Engelsby, for its part, is responsible for the culture and loose organization of this agency, many of which are volunteered (volunteer firefighters play a major role in national firefighters, according to the National Fire Protection Association). He added that costs, limited manpower and “bureaucratic activity” would not hinder the widespread adoption of new technologies.

What really needs to be done is to put this technology into the hands of the local communities. I think it makes people feel more informed and less likely to panic.

The technology can be used to help “control wildfires,” and to change the way Inglesbe and people view fire. This will help transfer resources to vulnerable communities and better control wildfires.

We are still in the throes of such a wildfire, and we still see it as an enemy to attack, extinguish or extinguish a fire. ” And this technology really has the power to change our metaphors, so we see more of a fire to better protect communities and to manage ecosystems to maintain the ecological services we all rely on. On. “

“The technology exists, it has not been implemented,” Gabbert told ABC News about the adoption of technology.

He argued that mapping and surveillance technology could save lives, but “it was not widely distributed to people on the ground.”

While demand is improving, Gabbert blames this on the lack of funding, saying it has not significantly increased the budget for federal firefighters.

“As the fire spreads, we have to spend a lot of money to put them out,” he said.

For the creative department

Mike Ralston told ABC News that as a firefighter, he was inspired to come up with ways to fight effectively.

“There are many brave men and women in the fireplace who play many important roles, but the tools we use are basically the same tools that have been used for the last 50 or 100 years,” he told ABC News. Most of the other tools we use in our daily lives do not see the same level of development and creativity you see.

Finding Ways to Improve Ralston Tech

Ralston is now the Chief Operating Officer of Qwake, which is currently working on firefighting, especially new technology. His C-THRU device is designed to help firefighters communicate, transmit information, and ultimately save lives.

The device wears a helmet and features real-time technology and a temperature camera added to help visibility in smoke or dark conditions. The display also includes lines around the door frames and more for firefighters to assess their location in high-stress areas and to share this information with colleagues.

Ralston lamented market conditions that, as a former firefighter, do not encourage technology companies to innovate or invest in the public safety sector.

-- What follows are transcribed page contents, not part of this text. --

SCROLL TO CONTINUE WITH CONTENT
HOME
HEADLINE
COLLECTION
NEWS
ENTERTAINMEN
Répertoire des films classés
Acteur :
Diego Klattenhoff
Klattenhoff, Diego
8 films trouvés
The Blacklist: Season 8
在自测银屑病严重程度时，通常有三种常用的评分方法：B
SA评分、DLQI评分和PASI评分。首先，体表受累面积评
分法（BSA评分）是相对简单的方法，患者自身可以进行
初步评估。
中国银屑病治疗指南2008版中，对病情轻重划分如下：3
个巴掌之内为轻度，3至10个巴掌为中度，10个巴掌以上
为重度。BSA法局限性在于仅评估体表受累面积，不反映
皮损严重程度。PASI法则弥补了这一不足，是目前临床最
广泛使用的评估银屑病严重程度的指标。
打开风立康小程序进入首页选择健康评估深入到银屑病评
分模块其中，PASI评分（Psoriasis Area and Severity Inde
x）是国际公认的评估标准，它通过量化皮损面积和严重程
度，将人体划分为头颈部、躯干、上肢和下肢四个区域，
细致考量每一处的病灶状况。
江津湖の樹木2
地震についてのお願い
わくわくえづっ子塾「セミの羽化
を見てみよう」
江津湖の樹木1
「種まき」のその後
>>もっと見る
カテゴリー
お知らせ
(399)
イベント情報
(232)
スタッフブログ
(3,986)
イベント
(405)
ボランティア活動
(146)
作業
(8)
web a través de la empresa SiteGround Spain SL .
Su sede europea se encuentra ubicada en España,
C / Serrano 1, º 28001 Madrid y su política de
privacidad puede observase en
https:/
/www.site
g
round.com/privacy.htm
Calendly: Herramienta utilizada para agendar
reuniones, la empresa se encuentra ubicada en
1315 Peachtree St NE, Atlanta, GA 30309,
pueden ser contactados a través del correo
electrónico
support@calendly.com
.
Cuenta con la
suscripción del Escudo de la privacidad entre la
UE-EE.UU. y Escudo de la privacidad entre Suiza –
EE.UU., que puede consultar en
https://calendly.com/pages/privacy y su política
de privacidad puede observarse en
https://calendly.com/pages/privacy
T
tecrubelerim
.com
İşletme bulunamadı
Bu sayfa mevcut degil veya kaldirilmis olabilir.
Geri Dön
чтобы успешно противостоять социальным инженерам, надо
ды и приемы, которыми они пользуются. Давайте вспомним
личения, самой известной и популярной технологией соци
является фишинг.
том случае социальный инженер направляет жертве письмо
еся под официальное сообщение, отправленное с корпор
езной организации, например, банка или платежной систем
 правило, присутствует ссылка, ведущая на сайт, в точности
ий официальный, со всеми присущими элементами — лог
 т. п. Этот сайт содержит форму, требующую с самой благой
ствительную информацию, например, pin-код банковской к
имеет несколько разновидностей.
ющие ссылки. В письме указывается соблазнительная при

“There was no motivation for these companies to do that, and that always hit me the wrong way and that was one of the things that drove our company to say ‘what do you know’ instead of worrying about how many dollars they could worry about. We will do this, we will use this technology, which we know we can produce, to make a real impact, and we will be in the hands of firefighters to make a difference in the performance of firefighters. ”

According to Ralston, and in recent years fires have increased, attitudes have changed as agencies are forced to do more. Qwake Technologies recently received funding from the Department of Homeland Security to accelerate the development and production of C-THRU at the prototype level.

“We have arrived at the 9/11 monument, and we recognize that this is a 20-year journey in the realm of public safety,” he said. Now we really have to do a lot of small things, that’s what drives this change in industry – budgets are cut, we have things like global warming and structures that are being built closer to a wild island. Locations, fires are on the rise. “

“Technology has always been a tool of human endeavor,” he said.